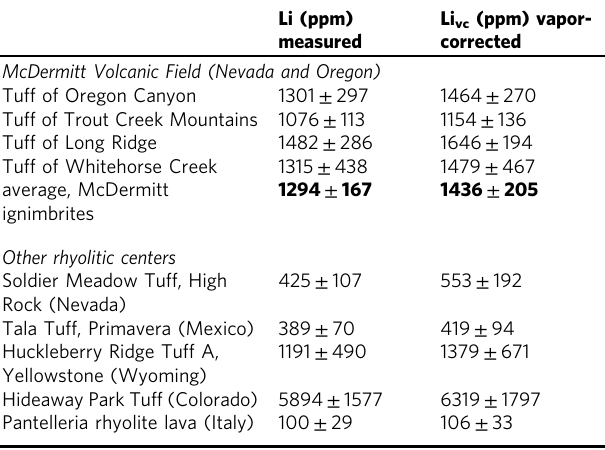
Data reported as average concentration of all melt inclusions analyzed from each sample ± one standard deviation. Bold values represent the average Li concentration and standard deviation for all ignimbrites from McDermitt Volcanic Field Unit information listed in Supplementary Table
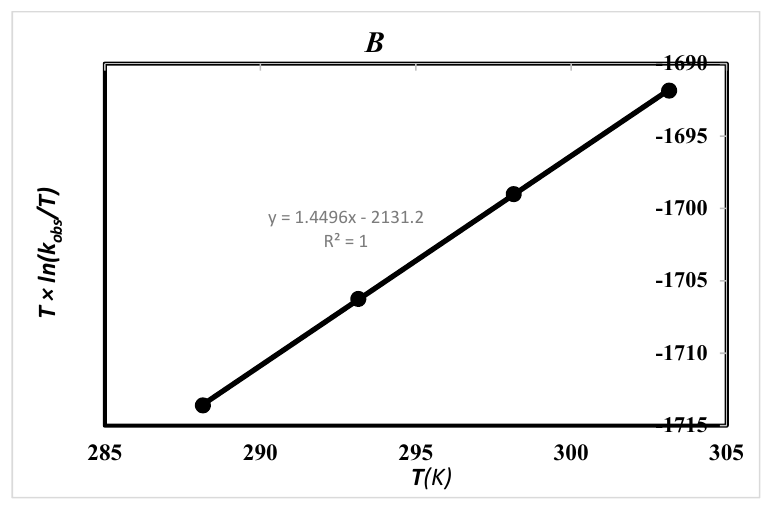
Figure 7. Eyring plots, for the reaction between TPP, DMAD and MA in ethanol at a wavelength of 320 nm: ( A ) according to Equation (8); ( B ) according to Equation (9).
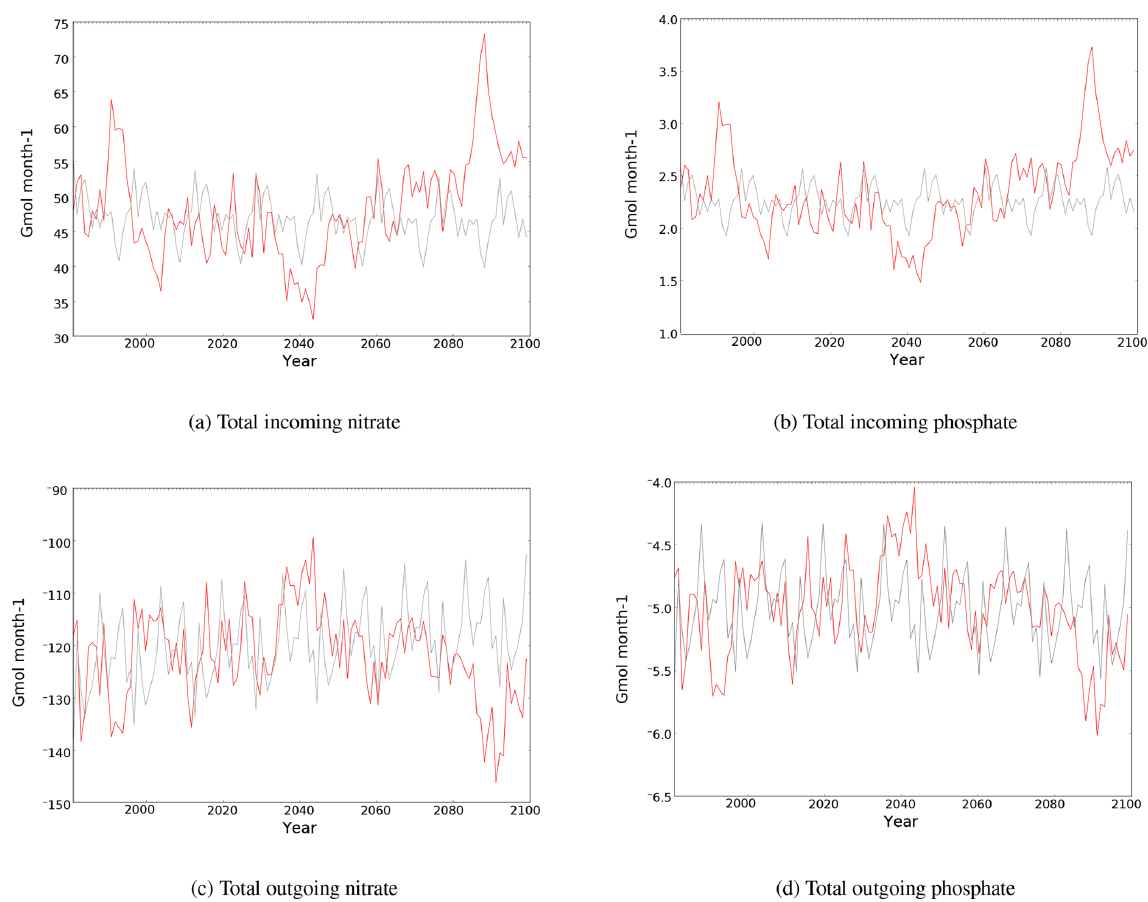
Figure 4. Evolution of total incoming (a) and outgoing (b) fluxes of nitrate and phosphate (10 9 molmonth − 1 ) through the Strait of Gibraltar in the CTRL (grey) and HIS/A2 (red) simulations. Negative values indicate outgoing fluxes of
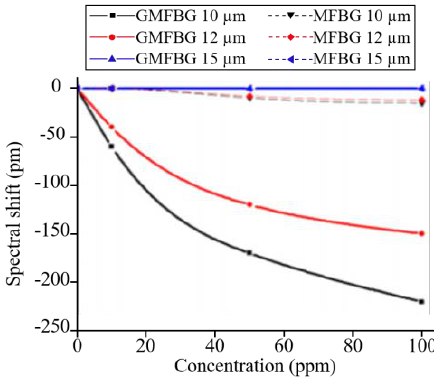
Figure 10. Spectral shifts of the GMFBGs and MFBGs for different concentrations of NH 3 . Reprinted with permission from [116].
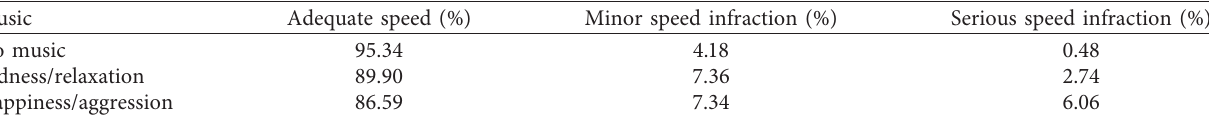
Table 6: Probability of speed violation in relation to the music.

* What needs to be done *
What is needed is a word-for-word copy of the records above, excluding pictures.

* Response to the exercise *
Data reported as average concentration of all melt inclusions analyzed from each sample ± one standard deviation. Bold values represent the average Li concentration and standard deviation for all ignimbrites from McDermitt Volcanic Field Unit information listed in Supplementary Table
Figure 7. Eyring plots, for the reaction between TPP, DMAD and MA in ethanol at a wavelength of 320 nm: ( A ) according to Equation (8); ( B ) according to Equation (9).
Figure 4. Evolution of total incoming (a) and outgoing (b) fluxes of nitrate and phosphate (10 9 molmonth − 1 ) through the Strait of Gibraltar in the CTRL (grey) and HIS/A2 (red) simulations. Negative values indicate outgoing fluxes of
Figure 10. Spectral shifts of the GMFBGs and MFBGs for different concentrations of NH 3 . Reprinted with permission from [116].
Table 6: Probability of speed violation in relation to the music.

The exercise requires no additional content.